Bio-based polymers are made from renewable raw materials that are also used for other purposes, in particular for feeding humans and animals. The proportion used for the production of bioplastics, however, is marginal (approx. 0.02 of the global agricultural area). The bioplastics industry is also adopting the use of non-food crops (2nd and 3rd Generation), such as cellulose and algae or organic waste with a view to its further use to produce bioplastics materials. The even larger growth in the use of biomass feedstock for non-food purposes has demonstrated the technical possibility of producing these materials on a million-ton scale, substituting petrochemical plastics in meaningful quantities.
Recycling of Biomaterials
Bio-based or partially bio-based PE, PET, PP, PVC and biobased nylons, possess properties that are identical to traditional plastics. These bioplastics are called drop-in bioplastics and are technically equivalent to their fossil counterparts; yet, they help to reduce a product’s carbon footprint.
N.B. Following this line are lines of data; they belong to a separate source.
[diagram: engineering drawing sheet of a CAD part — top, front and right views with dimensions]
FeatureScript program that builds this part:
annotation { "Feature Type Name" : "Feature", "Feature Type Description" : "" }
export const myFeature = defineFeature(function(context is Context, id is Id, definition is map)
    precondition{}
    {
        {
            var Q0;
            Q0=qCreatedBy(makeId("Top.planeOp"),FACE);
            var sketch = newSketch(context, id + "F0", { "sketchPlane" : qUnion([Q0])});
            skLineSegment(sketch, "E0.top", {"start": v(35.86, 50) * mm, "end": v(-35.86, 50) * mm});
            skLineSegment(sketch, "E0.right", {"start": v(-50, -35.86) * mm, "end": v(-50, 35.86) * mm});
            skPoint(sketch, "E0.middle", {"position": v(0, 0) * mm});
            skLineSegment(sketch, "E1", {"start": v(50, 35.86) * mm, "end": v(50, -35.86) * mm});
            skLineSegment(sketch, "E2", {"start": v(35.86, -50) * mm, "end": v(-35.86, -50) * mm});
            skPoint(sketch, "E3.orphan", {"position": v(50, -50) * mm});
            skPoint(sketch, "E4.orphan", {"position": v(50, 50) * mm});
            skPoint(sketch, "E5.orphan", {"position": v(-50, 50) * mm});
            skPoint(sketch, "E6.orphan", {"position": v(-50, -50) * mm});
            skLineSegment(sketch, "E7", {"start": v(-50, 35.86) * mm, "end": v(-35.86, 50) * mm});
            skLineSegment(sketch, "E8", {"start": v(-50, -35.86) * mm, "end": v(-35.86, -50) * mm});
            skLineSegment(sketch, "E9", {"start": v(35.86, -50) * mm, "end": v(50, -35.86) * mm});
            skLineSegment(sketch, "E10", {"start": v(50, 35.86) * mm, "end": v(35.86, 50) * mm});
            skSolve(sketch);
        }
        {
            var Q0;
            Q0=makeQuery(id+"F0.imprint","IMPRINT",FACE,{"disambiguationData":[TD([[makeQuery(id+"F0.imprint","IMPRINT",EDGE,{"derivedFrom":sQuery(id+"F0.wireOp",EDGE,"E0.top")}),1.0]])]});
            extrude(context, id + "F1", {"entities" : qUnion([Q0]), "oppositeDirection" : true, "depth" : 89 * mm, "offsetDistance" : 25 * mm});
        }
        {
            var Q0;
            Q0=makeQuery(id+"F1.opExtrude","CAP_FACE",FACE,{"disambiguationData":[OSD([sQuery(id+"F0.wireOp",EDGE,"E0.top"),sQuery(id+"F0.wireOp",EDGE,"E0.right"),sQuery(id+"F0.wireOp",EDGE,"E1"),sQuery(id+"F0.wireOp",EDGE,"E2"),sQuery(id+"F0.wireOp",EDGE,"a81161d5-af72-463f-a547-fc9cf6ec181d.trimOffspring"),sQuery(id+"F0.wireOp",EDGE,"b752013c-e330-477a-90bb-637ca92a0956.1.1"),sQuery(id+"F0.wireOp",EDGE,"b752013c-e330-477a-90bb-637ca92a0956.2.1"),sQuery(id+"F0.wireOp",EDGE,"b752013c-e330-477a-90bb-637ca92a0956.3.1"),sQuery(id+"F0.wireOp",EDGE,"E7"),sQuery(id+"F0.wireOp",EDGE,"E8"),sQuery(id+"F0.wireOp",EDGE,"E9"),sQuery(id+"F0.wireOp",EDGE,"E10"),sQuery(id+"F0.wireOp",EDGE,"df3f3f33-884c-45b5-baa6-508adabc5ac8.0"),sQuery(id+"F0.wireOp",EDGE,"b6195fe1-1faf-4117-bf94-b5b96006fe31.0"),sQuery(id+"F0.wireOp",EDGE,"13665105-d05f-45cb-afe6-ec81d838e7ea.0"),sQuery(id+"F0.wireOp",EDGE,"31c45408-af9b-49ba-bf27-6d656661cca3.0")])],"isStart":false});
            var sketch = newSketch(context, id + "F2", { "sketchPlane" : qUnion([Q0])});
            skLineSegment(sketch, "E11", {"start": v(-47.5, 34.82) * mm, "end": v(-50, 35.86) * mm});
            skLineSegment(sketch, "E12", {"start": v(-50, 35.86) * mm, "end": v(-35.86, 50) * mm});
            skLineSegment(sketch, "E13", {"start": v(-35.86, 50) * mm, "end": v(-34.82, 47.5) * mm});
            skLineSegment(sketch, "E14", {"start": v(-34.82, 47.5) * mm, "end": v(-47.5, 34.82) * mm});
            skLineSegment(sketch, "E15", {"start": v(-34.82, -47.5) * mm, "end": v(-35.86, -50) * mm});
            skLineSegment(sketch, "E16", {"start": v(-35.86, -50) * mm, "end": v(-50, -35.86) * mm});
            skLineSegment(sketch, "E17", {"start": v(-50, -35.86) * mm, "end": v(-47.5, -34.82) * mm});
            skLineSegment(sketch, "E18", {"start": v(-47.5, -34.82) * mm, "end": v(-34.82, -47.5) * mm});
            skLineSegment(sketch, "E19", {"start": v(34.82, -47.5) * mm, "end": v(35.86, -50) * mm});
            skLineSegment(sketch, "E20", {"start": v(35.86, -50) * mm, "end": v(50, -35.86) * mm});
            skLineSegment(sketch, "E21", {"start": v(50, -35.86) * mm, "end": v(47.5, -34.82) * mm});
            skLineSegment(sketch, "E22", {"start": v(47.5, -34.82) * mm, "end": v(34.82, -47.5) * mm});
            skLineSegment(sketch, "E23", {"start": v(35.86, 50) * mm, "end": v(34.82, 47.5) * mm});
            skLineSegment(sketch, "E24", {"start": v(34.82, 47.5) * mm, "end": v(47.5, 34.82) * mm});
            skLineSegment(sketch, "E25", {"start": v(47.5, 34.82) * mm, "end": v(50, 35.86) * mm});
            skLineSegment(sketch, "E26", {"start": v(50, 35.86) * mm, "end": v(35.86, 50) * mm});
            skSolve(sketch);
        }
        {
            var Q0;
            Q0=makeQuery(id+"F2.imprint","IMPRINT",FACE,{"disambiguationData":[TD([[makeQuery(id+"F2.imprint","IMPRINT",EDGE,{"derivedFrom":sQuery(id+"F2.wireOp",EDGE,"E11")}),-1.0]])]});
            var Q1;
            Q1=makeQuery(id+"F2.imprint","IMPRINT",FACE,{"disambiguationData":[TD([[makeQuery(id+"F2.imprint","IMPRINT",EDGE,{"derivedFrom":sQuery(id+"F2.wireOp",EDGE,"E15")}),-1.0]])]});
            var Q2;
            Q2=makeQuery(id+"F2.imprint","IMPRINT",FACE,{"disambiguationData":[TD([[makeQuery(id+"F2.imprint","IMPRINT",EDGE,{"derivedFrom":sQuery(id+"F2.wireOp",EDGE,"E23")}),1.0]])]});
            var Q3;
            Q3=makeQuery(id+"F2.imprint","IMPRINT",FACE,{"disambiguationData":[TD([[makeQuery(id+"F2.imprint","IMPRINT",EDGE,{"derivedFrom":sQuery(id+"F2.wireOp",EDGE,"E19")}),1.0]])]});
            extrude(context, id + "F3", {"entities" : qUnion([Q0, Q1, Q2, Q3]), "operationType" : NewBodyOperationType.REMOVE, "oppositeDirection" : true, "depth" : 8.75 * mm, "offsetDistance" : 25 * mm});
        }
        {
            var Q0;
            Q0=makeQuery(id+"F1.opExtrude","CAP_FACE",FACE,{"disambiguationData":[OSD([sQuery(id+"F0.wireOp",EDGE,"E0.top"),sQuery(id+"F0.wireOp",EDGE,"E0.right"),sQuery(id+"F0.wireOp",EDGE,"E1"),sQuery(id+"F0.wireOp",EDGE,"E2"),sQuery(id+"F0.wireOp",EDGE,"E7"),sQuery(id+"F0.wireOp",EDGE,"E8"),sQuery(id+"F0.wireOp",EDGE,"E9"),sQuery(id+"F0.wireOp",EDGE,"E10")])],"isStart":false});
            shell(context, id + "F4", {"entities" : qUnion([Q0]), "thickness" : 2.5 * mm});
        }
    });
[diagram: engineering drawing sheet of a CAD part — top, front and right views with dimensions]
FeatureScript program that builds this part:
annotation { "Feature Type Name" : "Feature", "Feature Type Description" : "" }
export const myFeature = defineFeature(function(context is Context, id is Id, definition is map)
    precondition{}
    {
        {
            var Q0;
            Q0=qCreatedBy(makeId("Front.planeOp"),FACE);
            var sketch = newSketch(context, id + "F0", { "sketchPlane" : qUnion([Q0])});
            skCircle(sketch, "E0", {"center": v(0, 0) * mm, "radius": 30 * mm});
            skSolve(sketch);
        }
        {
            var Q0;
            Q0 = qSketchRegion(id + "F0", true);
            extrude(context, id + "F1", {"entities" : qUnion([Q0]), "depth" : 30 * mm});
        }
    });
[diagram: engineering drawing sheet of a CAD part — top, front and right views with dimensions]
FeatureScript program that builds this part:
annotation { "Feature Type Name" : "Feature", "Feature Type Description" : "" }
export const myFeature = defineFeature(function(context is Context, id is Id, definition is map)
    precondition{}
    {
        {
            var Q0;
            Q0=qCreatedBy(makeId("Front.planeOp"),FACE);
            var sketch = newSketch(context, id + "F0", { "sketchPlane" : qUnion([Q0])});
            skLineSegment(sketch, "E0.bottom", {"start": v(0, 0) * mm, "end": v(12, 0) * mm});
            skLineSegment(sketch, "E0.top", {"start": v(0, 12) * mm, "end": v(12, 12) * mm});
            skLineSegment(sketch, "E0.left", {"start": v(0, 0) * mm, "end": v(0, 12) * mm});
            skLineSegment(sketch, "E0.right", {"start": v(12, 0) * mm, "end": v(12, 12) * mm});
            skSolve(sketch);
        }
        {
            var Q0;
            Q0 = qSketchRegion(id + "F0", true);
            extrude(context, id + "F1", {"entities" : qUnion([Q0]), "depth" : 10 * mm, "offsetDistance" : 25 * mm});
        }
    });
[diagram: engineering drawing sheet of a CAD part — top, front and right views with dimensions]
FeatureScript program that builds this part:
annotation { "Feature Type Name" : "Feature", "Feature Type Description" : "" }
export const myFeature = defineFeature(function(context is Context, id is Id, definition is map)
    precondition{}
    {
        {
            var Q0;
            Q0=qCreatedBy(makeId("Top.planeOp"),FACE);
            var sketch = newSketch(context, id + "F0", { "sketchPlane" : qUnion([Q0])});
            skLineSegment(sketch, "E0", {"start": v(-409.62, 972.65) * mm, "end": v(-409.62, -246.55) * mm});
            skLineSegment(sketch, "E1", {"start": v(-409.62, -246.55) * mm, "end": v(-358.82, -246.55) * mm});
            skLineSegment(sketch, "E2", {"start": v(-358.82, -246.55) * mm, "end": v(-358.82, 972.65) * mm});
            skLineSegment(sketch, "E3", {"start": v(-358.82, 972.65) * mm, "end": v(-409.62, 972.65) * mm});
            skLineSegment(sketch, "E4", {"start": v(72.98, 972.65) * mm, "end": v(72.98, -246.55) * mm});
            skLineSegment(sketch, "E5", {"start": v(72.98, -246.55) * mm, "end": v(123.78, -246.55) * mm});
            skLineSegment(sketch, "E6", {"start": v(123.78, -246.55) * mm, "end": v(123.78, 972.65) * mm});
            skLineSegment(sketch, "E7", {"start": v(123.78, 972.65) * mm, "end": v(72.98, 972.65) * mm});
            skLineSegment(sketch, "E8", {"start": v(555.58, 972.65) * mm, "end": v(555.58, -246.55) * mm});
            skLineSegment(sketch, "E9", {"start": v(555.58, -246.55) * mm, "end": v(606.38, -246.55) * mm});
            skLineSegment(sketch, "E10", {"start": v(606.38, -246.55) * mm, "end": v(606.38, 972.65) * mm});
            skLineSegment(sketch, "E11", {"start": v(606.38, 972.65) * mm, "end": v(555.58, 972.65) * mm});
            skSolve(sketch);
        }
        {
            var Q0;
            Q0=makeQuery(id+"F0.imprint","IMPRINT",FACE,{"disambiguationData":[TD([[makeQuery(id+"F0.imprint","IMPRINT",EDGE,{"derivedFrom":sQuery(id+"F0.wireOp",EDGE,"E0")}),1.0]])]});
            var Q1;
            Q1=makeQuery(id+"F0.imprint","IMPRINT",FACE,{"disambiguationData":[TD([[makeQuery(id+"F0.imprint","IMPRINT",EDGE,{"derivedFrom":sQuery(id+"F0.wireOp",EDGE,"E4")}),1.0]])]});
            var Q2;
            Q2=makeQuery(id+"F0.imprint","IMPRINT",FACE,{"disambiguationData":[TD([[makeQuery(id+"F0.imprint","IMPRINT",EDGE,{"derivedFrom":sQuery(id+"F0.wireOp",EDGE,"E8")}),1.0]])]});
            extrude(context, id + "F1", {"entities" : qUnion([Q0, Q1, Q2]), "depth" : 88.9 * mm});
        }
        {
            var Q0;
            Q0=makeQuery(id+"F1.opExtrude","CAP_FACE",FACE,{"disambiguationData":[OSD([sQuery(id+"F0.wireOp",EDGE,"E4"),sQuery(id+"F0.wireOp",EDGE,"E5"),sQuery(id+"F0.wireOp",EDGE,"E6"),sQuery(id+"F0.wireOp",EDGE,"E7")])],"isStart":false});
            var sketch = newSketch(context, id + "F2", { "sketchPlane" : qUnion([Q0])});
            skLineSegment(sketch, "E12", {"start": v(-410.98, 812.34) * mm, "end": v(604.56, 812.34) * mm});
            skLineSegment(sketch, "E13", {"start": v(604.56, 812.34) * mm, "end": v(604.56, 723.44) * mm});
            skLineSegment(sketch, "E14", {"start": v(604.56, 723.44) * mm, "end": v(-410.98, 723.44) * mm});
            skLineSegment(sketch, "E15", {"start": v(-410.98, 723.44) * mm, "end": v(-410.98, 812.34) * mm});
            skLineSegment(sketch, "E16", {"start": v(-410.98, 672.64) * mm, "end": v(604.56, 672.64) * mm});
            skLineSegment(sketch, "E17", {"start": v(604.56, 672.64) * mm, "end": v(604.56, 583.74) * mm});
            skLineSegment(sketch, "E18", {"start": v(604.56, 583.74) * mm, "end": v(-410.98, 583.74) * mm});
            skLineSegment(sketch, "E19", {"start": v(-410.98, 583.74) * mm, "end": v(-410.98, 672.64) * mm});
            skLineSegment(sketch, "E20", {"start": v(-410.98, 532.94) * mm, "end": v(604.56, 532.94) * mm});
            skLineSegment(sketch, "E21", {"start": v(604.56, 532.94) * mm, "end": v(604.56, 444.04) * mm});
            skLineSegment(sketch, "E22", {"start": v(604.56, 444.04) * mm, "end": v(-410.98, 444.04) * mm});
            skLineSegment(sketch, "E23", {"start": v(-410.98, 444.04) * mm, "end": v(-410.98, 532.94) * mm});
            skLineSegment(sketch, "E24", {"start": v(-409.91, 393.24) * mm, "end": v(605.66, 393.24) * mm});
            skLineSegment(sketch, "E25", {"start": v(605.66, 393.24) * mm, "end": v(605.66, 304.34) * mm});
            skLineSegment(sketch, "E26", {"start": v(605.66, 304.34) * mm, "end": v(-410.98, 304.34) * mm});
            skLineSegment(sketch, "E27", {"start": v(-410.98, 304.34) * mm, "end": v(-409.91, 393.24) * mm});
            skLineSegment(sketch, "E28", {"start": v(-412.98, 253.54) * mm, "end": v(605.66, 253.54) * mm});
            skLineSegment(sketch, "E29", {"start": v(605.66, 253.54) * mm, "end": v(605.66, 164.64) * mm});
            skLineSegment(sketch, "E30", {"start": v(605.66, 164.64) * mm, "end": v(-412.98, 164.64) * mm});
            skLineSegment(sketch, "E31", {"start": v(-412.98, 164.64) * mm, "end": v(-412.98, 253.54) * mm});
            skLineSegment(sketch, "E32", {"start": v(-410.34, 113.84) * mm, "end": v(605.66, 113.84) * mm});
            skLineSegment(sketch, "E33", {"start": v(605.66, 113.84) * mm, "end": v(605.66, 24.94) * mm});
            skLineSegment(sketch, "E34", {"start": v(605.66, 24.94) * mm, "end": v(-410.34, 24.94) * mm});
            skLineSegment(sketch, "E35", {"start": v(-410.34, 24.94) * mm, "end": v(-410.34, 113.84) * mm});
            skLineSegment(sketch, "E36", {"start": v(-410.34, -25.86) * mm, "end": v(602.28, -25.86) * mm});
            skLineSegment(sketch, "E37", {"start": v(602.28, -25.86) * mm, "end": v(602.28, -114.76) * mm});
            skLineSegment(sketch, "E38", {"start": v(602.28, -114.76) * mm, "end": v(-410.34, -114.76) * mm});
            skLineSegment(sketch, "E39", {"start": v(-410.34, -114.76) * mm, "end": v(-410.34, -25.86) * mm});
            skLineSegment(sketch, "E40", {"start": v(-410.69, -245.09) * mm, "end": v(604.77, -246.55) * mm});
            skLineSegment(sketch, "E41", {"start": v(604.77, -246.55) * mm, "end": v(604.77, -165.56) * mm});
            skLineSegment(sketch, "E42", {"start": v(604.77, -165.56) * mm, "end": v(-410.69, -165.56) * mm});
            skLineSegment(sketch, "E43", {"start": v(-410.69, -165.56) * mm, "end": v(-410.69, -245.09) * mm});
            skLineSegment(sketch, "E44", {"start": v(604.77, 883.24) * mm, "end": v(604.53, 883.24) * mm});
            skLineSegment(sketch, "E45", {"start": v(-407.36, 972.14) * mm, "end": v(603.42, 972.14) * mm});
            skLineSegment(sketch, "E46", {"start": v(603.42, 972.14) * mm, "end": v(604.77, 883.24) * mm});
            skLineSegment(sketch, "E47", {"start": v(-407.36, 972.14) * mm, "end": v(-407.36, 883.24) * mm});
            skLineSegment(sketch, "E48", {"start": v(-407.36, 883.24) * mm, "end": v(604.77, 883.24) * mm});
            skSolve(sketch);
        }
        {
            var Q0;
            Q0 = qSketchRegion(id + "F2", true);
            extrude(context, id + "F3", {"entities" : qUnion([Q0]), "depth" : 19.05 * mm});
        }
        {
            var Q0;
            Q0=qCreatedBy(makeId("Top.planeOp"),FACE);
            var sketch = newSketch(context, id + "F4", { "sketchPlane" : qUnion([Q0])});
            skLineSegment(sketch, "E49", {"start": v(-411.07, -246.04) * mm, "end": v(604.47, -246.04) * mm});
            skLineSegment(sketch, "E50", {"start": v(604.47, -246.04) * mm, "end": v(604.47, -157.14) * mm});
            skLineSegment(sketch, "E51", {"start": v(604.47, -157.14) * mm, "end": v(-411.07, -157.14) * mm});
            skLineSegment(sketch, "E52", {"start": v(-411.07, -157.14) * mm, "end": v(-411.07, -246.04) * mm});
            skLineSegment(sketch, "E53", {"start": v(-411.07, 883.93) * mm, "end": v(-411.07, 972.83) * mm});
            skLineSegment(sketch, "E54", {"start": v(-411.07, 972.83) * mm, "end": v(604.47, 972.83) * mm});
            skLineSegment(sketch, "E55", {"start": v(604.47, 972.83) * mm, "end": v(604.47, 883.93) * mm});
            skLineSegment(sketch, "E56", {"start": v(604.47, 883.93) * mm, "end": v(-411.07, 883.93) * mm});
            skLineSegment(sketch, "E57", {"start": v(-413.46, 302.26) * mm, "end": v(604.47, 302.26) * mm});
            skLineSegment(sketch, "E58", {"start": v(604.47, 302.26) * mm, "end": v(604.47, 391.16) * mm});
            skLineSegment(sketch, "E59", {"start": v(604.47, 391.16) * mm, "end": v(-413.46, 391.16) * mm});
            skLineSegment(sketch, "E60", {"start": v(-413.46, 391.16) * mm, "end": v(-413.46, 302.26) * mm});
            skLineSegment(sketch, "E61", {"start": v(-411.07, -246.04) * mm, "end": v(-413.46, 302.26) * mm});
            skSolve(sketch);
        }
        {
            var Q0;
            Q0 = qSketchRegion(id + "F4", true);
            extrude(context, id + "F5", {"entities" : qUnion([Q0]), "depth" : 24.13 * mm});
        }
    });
These biobased versions will then be able to be recycled in the same way as traditional materials using the existing infrastructure and without affecting the quality of the recycled plastic.
New biomaterials, such as PLA, PHA, Cellulose or starch-based materials offer solutions with completely new funtionalities, such as compostability and in some cases optimised barrier properties. Along with the growth in variety of bioplastic materials, properties, such as flexibility, durability, printability, transperency, barrier, heat resistence, gloss and many more have been significantly enhanced.